Your hosts for the evening

Yates and Alexxis do not just insist on the authenticity of contacting the spirit world but also the value of their work. Often, Alexxis said, participants in his seances are looking to make contact with specific lovers or relatives.

“We don’t do the kind of seance where bodies physically manifest,” Alexxis said. “If you want the seance where you can ask Aunt Agnes where she hid the money, I don’t do that. It’s just usually not a good idea.”

What he does offer is something he calls a “gentle seance,” which provides a chance to connect with loved ones who have died. He said the experiences reinforce very personal bonds between the living and the dead, often providing advice or insight for the participants.

“You don’t become omniscient just because you had a heart attack,” Alexxis said. “But you do get a different viewpoint.”

He also offers home performances that range from serious contacts with the deceased to pure entertainment.

At 53, Alexxis sports a graying beard and wire-rimmed glasses and often sports a suit and fedora. His day job is as a ghostwriter, no pun intended. Yates, 27, never wears a tie and works at Radio Shack.

More importantly, the two host events together because of their interdependent otherworldly skills. Alexxis boasts no particular psychic aptitude other than the skill to draw out the abilities and insights of audience members. During a performance, he acts as a storyteller, providing the audience with the history of communing with the dead and separating fact from superstition. Yates sits in a high-backed chair on stage, flooded in light in the otherwise dark dining room. He claims to be the medium through which spirits speak and act.

Yates and Alexxis said things have been stranger than Parceguela’s outburst Friday night.

“We’ve seen things move before,” Alexxis said. “That’s why we try to clear off the tables prior to each performance.”

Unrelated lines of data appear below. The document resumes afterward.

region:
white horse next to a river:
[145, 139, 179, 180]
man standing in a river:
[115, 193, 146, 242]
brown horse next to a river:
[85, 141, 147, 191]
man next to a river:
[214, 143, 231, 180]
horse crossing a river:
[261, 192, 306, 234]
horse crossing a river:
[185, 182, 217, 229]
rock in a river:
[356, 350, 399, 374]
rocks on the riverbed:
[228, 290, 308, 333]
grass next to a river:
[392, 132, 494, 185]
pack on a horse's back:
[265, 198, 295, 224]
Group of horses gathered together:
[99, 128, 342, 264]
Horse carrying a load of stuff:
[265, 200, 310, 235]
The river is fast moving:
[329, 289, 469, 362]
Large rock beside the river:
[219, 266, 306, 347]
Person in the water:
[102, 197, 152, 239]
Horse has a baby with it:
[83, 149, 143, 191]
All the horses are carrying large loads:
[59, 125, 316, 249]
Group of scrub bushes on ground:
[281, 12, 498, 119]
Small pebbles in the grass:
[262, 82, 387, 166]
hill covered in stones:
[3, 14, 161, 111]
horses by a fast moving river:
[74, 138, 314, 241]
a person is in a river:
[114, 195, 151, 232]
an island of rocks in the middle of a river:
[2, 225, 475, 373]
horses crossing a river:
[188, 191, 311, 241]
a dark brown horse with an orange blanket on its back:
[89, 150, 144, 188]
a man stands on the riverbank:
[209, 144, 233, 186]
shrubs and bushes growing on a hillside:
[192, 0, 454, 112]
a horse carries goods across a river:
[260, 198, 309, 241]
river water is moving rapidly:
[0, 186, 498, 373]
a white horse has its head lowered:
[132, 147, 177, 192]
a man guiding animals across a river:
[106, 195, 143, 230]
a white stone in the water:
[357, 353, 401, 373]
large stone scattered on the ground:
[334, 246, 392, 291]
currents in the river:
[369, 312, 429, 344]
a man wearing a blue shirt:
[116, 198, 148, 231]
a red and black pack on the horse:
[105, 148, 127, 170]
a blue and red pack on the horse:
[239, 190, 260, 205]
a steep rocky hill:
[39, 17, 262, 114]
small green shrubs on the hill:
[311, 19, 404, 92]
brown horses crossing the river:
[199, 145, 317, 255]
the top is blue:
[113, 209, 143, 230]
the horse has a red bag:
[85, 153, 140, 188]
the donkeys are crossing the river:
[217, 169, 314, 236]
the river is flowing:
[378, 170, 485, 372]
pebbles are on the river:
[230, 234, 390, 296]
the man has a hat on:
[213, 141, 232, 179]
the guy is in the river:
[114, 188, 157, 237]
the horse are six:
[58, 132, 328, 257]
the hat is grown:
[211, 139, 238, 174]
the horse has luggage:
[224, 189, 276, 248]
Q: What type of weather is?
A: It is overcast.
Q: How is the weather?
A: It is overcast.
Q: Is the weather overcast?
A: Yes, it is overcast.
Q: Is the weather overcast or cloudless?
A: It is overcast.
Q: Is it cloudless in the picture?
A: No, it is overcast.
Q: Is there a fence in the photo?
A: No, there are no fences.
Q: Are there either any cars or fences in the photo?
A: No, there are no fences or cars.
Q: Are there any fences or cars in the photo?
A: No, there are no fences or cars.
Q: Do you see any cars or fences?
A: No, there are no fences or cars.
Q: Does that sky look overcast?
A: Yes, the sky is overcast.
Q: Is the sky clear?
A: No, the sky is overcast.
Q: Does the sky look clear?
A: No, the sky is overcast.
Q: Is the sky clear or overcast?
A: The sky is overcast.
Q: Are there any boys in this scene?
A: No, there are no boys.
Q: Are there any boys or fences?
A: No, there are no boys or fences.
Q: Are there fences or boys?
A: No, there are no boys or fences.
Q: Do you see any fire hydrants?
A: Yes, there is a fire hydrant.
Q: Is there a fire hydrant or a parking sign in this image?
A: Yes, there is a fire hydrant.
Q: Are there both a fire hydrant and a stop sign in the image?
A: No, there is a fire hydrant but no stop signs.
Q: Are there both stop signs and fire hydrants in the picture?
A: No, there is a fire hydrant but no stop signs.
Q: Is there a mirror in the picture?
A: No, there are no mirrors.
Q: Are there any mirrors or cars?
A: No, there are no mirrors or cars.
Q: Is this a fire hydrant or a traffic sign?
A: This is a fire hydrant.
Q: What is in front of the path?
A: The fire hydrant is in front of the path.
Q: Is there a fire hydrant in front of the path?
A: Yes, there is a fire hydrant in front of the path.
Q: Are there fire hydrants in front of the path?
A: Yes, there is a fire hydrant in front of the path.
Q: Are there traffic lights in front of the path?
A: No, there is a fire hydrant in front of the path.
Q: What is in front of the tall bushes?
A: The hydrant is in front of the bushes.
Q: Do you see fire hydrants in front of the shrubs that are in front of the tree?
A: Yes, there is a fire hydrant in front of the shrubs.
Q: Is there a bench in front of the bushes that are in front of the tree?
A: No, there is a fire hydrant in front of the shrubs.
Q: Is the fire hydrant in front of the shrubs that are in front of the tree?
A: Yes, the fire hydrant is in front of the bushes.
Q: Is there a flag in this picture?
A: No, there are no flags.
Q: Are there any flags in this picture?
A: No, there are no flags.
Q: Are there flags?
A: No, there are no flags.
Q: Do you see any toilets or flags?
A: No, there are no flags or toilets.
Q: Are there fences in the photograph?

As for the concern that disrupting the peace of the dead may be dangerous or, at the very least, impolite, Yates said, “In my mind, we’re not doing anything wrong. We’re just helping to free up the lines of communication.”

Ghostly encounters

Biggers and the other employees of the Lincoln Hotel are not the only ones to have an encounter. Many guests of the Nov. 17 seance had their own stories to share. Debbie Kraybill, a Champaign resident and University employee, recounted memories of her childhood ghost encounter as “a diffuse light, with only a few clear details, like buttons down the front of what it wore.”

Her husband, Dan Kraybill, expressed skepticism. Yates claimed to be quick to detect Kraybill’s disbelief in part of a demonstration to the audience. After lining up five participants and receiving their wedding rings in envelopes and mixed up, he was able to easily identify the ring belonging to Kraybill, saying that the skepticism was a strong indicator.

“Wedding rings have so much natural energy within them,” Yates told the audience, then matching each of the rings to their respective owners with his eyes closed.

While the Kraybills were split over whether spiritual contact was likely, guests at another table agreed that encounters with ghosts were entirely possible.

“Definitely,” said Sherri Rauch, a Champaign resident, nodding her head. “I’ve experienced a ghost.”

Rauch said she was unsure about the authenticity of Yates’ contact with his spirit guide, a 19th century priest named Father Louis DuMont, but was impressed with the night’s performance.

“Jace is very good,” she said of his entertainment.

Still, the antics of Luis Parceguela and his living contacts were not enough to convince Dan Kraybill. Following the ceremony, his disbelief remained unshaken, though he still had compliments for Alexxis and Yates.

“It was a good bit of theater,” he said.